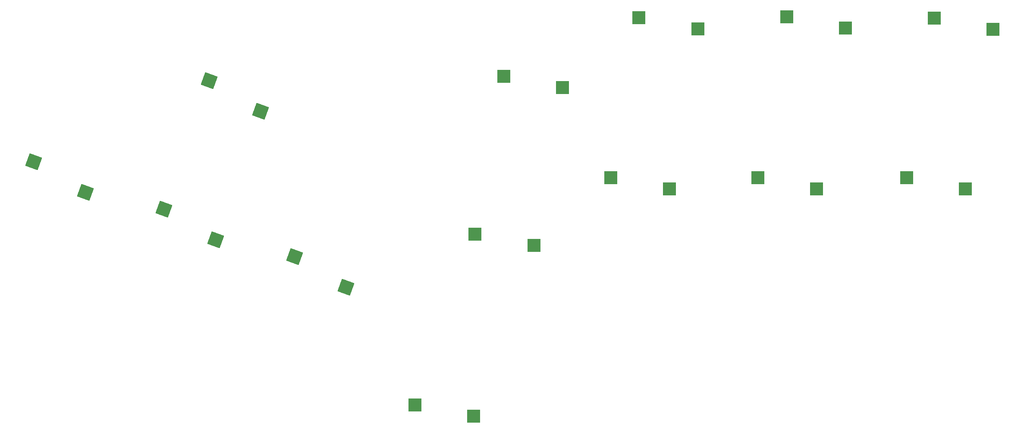
<source format=gbp>
%TF.GenerationSoftware,KiCad,Pcbnew,7.0.1*%
%TF.CreationDate,2023-08-05T20:20:55+03:00*%
%TF.ProjectId,Flatbox-Dual,466c6174-626f-4782-9d44-75616c2e6b69,rev?*%
%TF.SameCoordinates,Original*%
%TF.FileFunction,Paste,Bot*%
%TF.FilePolarity,Positive*%
%FSLAX46Y46*%
G04 Gerber Fmt 4.6, Leading zero omitted, Abs format (unit mm)*
G04 Created by KiCad (PCBNEW 7.0.1) date 2023-08-05 20:20:55*
%MOMM*%
%LPD*%
G01*
G04 APERTURE LIST*
G04 Aperture macros list*
%AMRotRect*
0 Rectangle, with rotation*
0 The origin of the aperture is its center*
0 $1 length*
0 $2 width*
0 $3 Rotation angle, in degrees counterclockwise*
0 Add horizontal line*
21,1,$1,$2,0,0,$3*%
G04 Aperture macros list end*
%ADD10RotRect,2.600000X2.600000X340.000000*%
%ADD11R,2.600000X2.600000*%
G04 APERTURE END LIST*
D10*
X78922877Y-85271863D03*
X89023882Y-91289519D03*
X104509015Y-94581783D03*
X114610020Y-100599439D03*
D11*
X128145000Y-123670000D03*
X139695000Y-125870000D03*
X145585000Y-59160000D03*
X157135000Y-61360000D03*
X172145000Y-47630000D03*
X183695000Y-49830000D03*
X201115000Y-47510000D03*
X212665000Y-49710000D03*
X230085000Y-47750000D03*
X241635000Y-49950000D03*
X139975000Y-90200000D03*
X151525000Y-92400000D03*
X166585000Y-79090000D03*
X178135000Y-81290000D03*
X195435000Y-79090000D03*
X206985000Y-81290000D03*
X224645000Y-79090000D03*
X236195000Y-81290000D03*
D10*
X53342648Y-75959559D03*
X63443653Y-81977215D03*
X87769218Y-59987602D03*
X97870223Y-66005258D03*
M02*

</source>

**PROBLEM TO SOLVE**
Take from the material every line that holds "format".

**PROBLEM SOLUTION**
<source format=gbp>
G04 Gerber Fmt 4.6, Leading zero omitted, Abs format (unit mm)*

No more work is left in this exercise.